"The millions of women and men who cast their ballots are a testament to the courage and the commitment of Afghans to exercise their rights and shape their future. The Secretary- General welcomes their momentous achievement," Ban said in a statement issued by his spokesperson on Sunday.
"Afghans braved threats and intimidation to exercise their right to vote, and in doing so, they have sent a powerful message that the perpetrators of violence cannot win," he said.

Congratulating the Afghans on Saturday's "historic" Presidential and Provincial Council elections, Ban said the elections "mark an important step forward in Afghanistan’s first democratic transition of power."
He noted the strong participation of women in the polls, as elections workers, observers, candidates and as voters, describing it as another step forward for Afghan women in taking their rightful place in society and having a say in their country's future on an equal basis with Afghan men.

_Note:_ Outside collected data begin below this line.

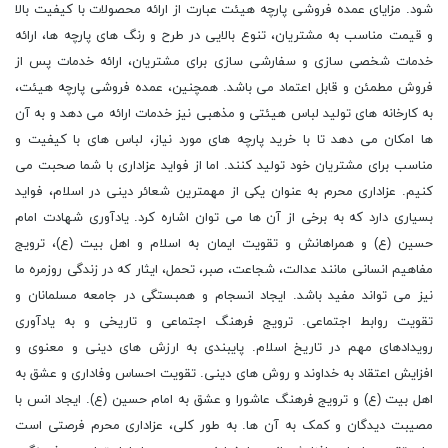
شود. مزایای عمده فروشی پارچه هیئت عبارت از ارائه محصولات با کیفیت بالا
و قیمت مناسب به مشتریان، تنوع بالایی در طرح و رنگ های پارچه ها، ارائه
خدمات شخصی سازی و سفارشی سازی برای مشتریان، ارائه خدمات پس از
فروش مطمئن و قابل اعتماد می باشد. همچنین، عمده فروشی پارچه هیئت،
به کارخانه های تولید لباس هیئتی و مذهبی نیز خدمات ارائه می دهد و به آن
ها امکان می دهد تا با خرید پارچه های مورد نیاز، لباس های با کیفیت و
مناسب برای مشتریان خود تولید کنند. اما از فواید عزاداری با شما صحبت می
کنیم. عزاداری محرم به عنوان یکی از مهمترین شعائر دینی در اسلام، فواید
بسیاری دارد که به برخی از آن ها می توان اشاره کرد. یادآوری شهادت امام
حسین (ع) و همراهانش و تقویت ایمان به اسلام و اهل بیت (ع)، ترویج
مفاهیم انسانی مانند عدالت، شجاعت، صبر، تحمل، ایثار که در زندگی روزمره ما
نیز می تواند مفید باشد. ایجاد انسجام و همبستگی در جامعه مسلمانان و
تقویت روابط اجتماعی. ترویج فرهنگ اجتماعی و تاریخی و به یادآوری
رویدادهای مهم در تاریخ اسلام. پایبندی به ارزش های دینی و معنوی و
افزایش اعتقاد به خداوند و روش های دینی. تقویت احساس وفاداری و عشق به
اهل بیت (ع) و ترویج فرهنگ عاشورا و عشق به امام حسین (ع). ایجاد انس با
مصیبت دیدگان و کمک به آن ها. به طور کلی، عزاداری محرم فرصتی است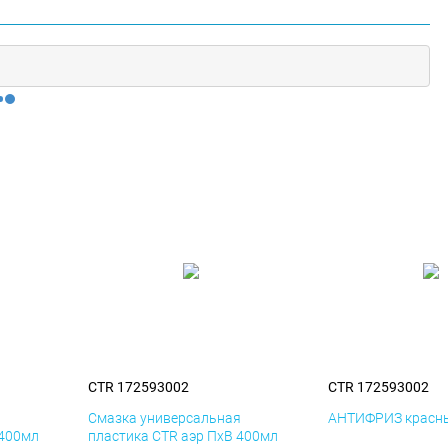
CTR 172593002
CTR 172593002
я
Смазка универсальная
АНТИФРИЗ красны
 400мл
пластика CTR аэр ПхВ 400мл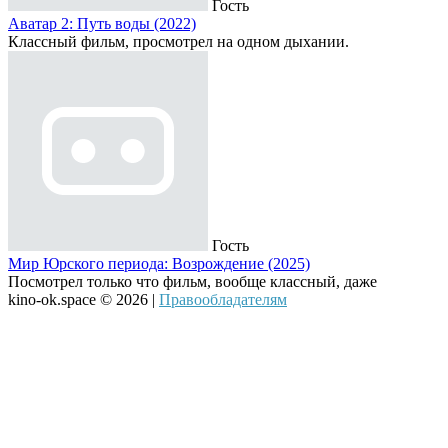
Гость
Аватар 2: Путь воды (2022)
Классный фильм, просмотрел на одном дыхании.
Гость
Мир Юрского периода: Возрождение (2025)
Посмотрел только что фильм, вообще классный, даже
kino-ok.space © 2026 |
Правообладателям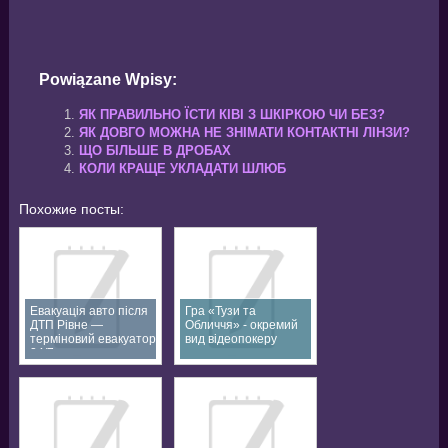
Powiązane Wpisy:
ЯК ПРАВИЛЬНО ЇСТИ КІВІ З ШКІРКОЮ ЧИ БЕЗ?
ЯК ДОВГО МОЖНА НЕ ЗНІМАТИ КОНТАКТНІ ЛІНЗИ?
ЩО БІЛЬШЕ В ДРОБАХ
КОЛИ КРАЩЕ УКЛАДАТИ ШЛЮБ
Похожие посты:
Евакуація авто після
Гра «Тузи та
ДТП Рівне —
Обличчя» - окремий
терміновий евакуатор
вид відеопокеру
24/7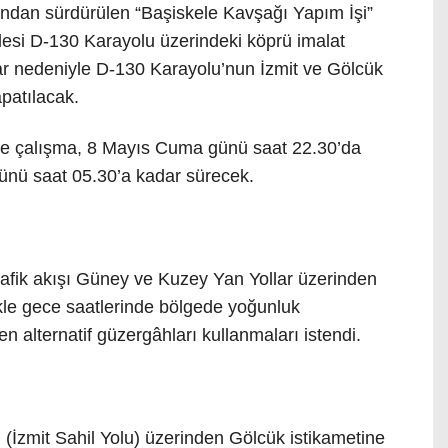
ından sürdürülen “Başiskele Kavşağı Yapım İşi”
esi D-130 Karayolu üzerindeki köprü imalat
ar nedeniyle D-130 Karayolu’nun İzmit ve Gölcük
apatılacak.
öre çalışma, 8 Mayıs Cuma günü saat 22.30’da
ünü saat 05.30’a kadar sürecek.
rafik akışı Güney ve Kuzey Yan Yollar üzerinden
ikle gece saatlerinde bölgede yoğunluk
en alternatif güzergâhları kullanmaları istendi.
(İzmit Sahil Yolu) üzerinden Gölcük istikametine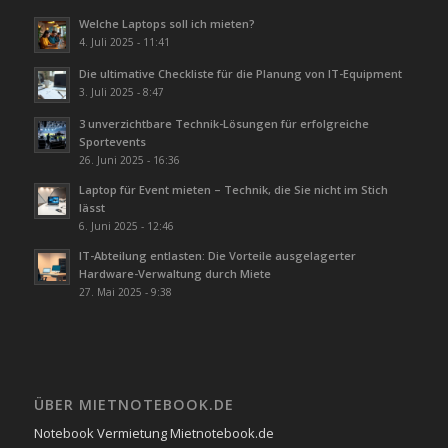
Welche Laptops soll ich mieten?
4. Juli 2025 - 11:41
Die ultimative Checkliste für die Planung von IT-Equipment
3. Juli 2025 - 8:47
3 unverzichtbare Technik-Lösungen für erfolgreiche
Sportevents
26. Juni 2025 - 16:36
Laptop für Event mieten – Technik, die Sie nicht im Stich
lässt
6. Juni 2025 - 12:46
IT-Abteilung entlasten: Die Vorteile ausgelagerter
Hardware-Verwaltung durch Miete
27. Mai 2025 - 9:38
ÜBER MIETNOTEBOOK.DE
Notebook Vermietung Mietnotebook.de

Ban also commended the Afghan national security forces for their professionalism and dedication that enabled citizens to vote in the face of serious security threats.
He hoped that efforts by Afghanistan's independent electoral institutions would ensure that the final results reflect the will of the voters.
"The Secretary-General encourages all Afghans to continue supporting the electoral institutions as they discharge their critical responsibilities fairly, transparently and in the interests of the Afghan people," the statement added.
The powerful UN Security Council also welcomed the national vote, reiterating that the historic elections are critical to Afghanistan’s transition and democratic development.
The 15-nation Council commended the participation and courage of the Afghan people to cast their ballot despite the threat and intimidation by the Taliban and other extremist and terrorist groups.
It, however, condemned the actions of those who attempted to disrupt the elections, such as terrorist attacks against civilians, including election personnel and candidates, as well as attacks against election infrastructure.
"The members of the Council condemn violent and terrorist activities by the Taliban, Al-Qaeda and other violent and extremist groups and illegal armed groups aimed at destabilizing the situation in the country," it said.
Among the front-runners to succeed President Hamid Karzai are former foreign minister Zalmai Rassoul, Abdullah Abdullah-runner up in the 2009 election - and former World Bank academic Ashraf Ghani.